Urwerk fans will find the UR-100 SpaceTime, which launches today, one of the more mainstream examples of watchmaking, but for the uninitiated, its display of time in hours and minutes and space in distance traveled are a little out there.
The UR-100 SpaceTime is not the first Urwerk watch to use what it calls orbital hour satellites.
However, this time, rather than the red-arrow-tipped minute pointers on the hour satellites disappearing after 60 minutes when replaced by the next, the UR-100 minute arrow passes beneath and between subsidiary dials, reappearing to display new astronomical indications: distance traveled on Earth and distance traveled by Earth.
I will leave the rest of the explanation to Urwerk …
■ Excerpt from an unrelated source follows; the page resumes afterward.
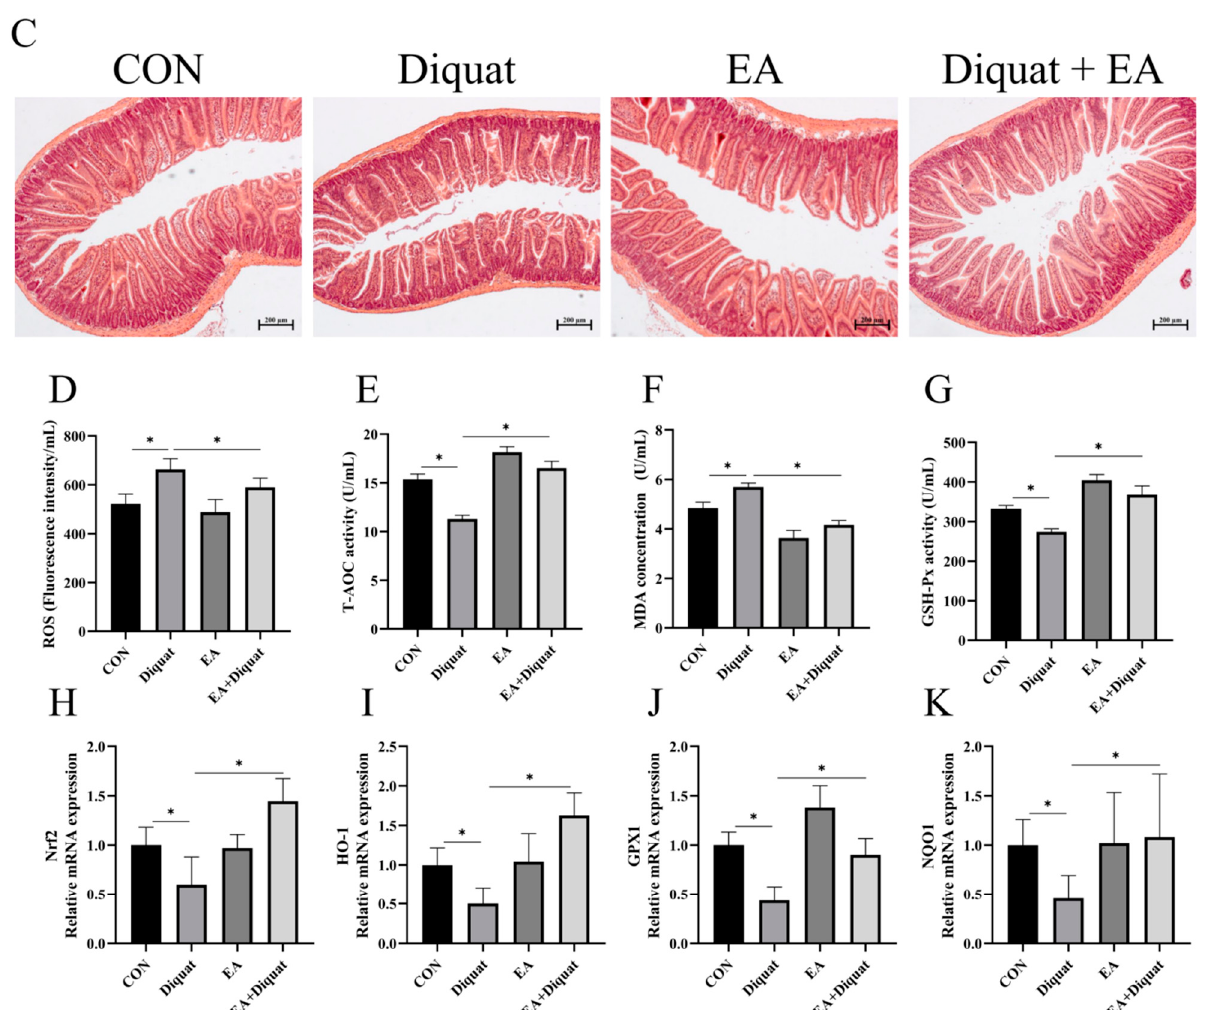
Figure 5. Effects of EA pre-treatment on oxidative stress induced by diquat. ( A ) Experimental group- ing scheme. ( B ) Body weight curve of mice. ( C ) HE staining of the jejunum. ( D ) The fluorescence intensity of ROS in serum. ( E ) T-AOC in serum. ( F ) MDA concentration in serum. ( G ) GSH-Px activity. ( H–K ) The mRNA expression of Nrf2, HO-1, GPX1 and NQO1. All data were presented as mean ± S.E.M ( n = 6). # means that this group had a significant difference compared with the Diquat group. *** means p < 0.001 when this group is compared with the CON group. * means p < 0.05 between the two groups. PBS, phosphate buffer saline; CON, control; EA, ellagic acid; ROS, reactive oxygen species; T-AOC, total antioxidant capacity; GSH-Px, glutathione peroxidase; MDA, malondi- aldehyde; Nrf2, nuclear factor erythroid 2-related factor 2; NQO-1, NADPH dehydrogenase-1; GPX1, glutathione peroxidase 1; HO-1, heme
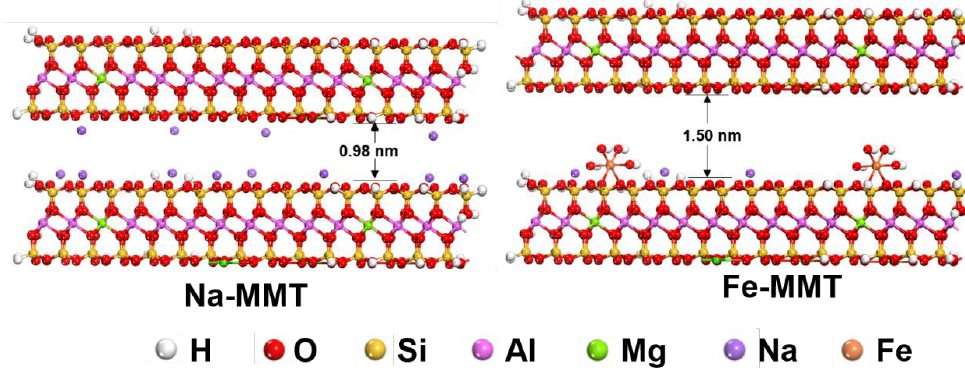
Figure 4. Structure of Na-MMT and a possible structure of Fe-MMT.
The first indicator at 10 o’clock evaluates the distance in kilometers that we have traveled on the Earth based on the average speed of the rotation of the Earth on its axis at the equator, covering a distance of 555 km every 20 minutes.
Directly opposite at 2 o’clock, an identical hand continues its journey to another celestial indication featuring the distance the Earth has travelled in its orbit around the sun – a journey spanning some 35,740 km every 20 minutes.
The UR-100 simultaneously presents three different space-time realities, providing a thought-provoking reminder of our voyage through time and space, the company explains.
The CHF 48,000 timepiece comes in a black PVD-coated titanium and stainless steel case measuring 49.7mm top to bottom, 41mm across and 14mm deep. It houses an automatic Caliber 12.01 movement.